No entanto, o chefe do Governo espanhol manifestou-se convicto de que o país está agora a entrar numa "terceira e última fase" que representa "o início do fim" da pandemia, com a estratégia de vacinação, para a qual garantiu que a Espanha está pronta.

"A Espanha está pronta, todas as suas instituições estão prontas para enfrentar esta estratégia de vacinação", disse Sánchez que recordou que o país foi, juntamente com a Alemanha, o primeiro país da União Europeia a ter um plano de vacinas.

O primeiro-ministro confirmou que haverá 13.000 locais de vacinação em todo o território para garantir que todos os grupos prioritários tenham acesso à vacina na primeira fase, um total de 2,5 milhões de espanhóis.

O executivo, disse Sánchez, acredita que na segunda fase da vacinação, de maio a junho, entre 15 e 20 milhões de espanhóis serão vacinados.

O líder da principal formação da oposição, Pablo Casado, do Partido Popular (direita), fez uma intervenção muito dura contra o Governo de coligação formado pelo Partido Socialista Operário Espanhol (PSOE) e a Unidas Podemos (extrema-esquerda).
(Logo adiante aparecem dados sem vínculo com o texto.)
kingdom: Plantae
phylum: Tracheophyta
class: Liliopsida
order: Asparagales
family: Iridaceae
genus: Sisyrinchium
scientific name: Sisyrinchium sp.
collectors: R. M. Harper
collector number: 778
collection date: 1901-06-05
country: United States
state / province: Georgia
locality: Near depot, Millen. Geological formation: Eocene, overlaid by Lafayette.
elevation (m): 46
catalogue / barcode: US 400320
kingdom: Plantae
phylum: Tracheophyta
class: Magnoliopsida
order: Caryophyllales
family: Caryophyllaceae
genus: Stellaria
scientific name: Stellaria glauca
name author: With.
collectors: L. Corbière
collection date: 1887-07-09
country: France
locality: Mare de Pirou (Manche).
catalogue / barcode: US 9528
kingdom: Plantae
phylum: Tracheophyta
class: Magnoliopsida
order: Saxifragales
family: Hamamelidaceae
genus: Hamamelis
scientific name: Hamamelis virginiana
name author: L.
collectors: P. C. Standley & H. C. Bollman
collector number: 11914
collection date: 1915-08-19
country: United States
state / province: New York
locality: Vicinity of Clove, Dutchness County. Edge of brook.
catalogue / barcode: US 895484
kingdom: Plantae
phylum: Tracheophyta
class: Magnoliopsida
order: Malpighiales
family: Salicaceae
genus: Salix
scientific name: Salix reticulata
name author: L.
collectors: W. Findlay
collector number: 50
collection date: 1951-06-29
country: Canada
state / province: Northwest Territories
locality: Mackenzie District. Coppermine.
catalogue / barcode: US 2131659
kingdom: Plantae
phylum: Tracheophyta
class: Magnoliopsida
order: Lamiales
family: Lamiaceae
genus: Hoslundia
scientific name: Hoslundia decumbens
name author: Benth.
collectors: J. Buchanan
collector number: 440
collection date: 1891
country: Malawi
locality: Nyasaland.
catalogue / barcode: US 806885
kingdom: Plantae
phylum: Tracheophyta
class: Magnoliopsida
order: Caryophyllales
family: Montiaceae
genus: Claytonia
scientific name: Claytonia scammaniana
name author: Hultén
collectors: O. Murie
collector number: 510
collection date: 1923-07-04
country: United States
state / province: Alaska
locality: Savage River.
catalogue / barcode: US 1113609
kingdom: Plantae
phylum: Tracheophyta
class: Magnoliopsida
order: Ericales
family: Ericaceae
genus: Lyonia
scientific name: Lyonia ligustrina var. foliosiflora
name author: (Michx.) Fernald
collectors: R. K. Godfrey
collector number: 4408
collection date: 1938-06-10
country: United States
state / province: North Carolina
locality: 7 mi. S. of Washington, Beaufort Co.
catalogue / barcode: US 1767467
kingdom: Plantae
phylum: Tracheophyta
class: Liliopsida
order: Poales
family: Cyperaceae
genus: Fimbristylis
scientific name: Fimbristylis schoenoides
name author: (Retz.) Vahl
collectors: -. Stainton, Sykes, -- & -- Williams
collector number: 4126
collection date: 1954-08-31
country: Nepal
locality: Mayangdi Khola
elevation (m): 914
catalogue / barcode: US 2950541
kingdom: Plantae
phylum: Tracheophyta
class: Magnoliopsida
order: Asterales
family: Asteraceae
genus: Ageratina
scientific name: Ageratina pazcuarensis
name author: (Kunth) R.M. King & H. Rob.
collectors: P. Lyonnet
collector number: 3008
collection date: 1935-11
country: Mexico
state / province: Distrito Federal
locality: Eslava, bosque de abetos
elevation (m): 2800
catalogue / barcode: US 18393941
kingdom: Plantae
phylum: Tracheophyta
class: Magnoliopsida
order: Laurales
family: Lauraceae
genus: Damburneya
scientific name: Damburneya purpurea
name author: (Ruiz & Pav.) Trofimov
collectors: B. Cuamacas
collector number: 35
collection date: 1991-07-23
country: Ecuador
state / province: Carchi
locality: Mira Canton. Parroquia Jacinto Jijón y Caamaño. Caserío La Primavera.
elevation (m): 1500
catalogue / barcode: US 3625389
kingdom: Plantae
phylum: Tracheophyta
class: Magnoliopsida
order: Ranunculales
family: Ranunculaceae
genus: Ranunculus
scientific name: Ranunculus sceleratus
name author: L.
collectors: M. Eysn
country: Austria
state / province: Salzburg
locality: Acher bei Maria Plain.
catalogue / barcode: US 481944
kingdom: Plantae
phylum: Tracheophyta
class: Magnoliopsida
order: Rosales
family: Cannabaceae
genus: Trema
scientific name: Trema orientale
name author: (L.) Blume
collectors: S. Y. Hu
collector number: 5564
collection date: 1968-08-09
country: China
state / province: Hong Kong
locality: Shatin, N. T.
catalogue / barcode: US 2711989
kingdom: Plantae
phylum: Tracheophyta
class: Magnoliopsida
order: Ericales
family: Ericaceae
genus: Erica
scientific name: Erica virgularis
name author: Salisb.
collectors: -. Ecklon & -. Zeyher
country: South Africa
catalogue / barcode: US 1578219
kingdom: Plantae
"Nada mudou nestes seis meses, ainda estamos numa crise muito grave em Espanha”, disse Pablo Casado que voltou a criticar a gestão feita pelo Governo da crise provocada pela pandemia de covid-19.

O líder do PP exigiu que Pedro Sánchez pedisse desculpa por dirigir um governo "incompetente, que mentiu e é tão arrogante que não é capaz de reconhecer os danos infligidos" pela gestão da pandemia do novo coronavírus.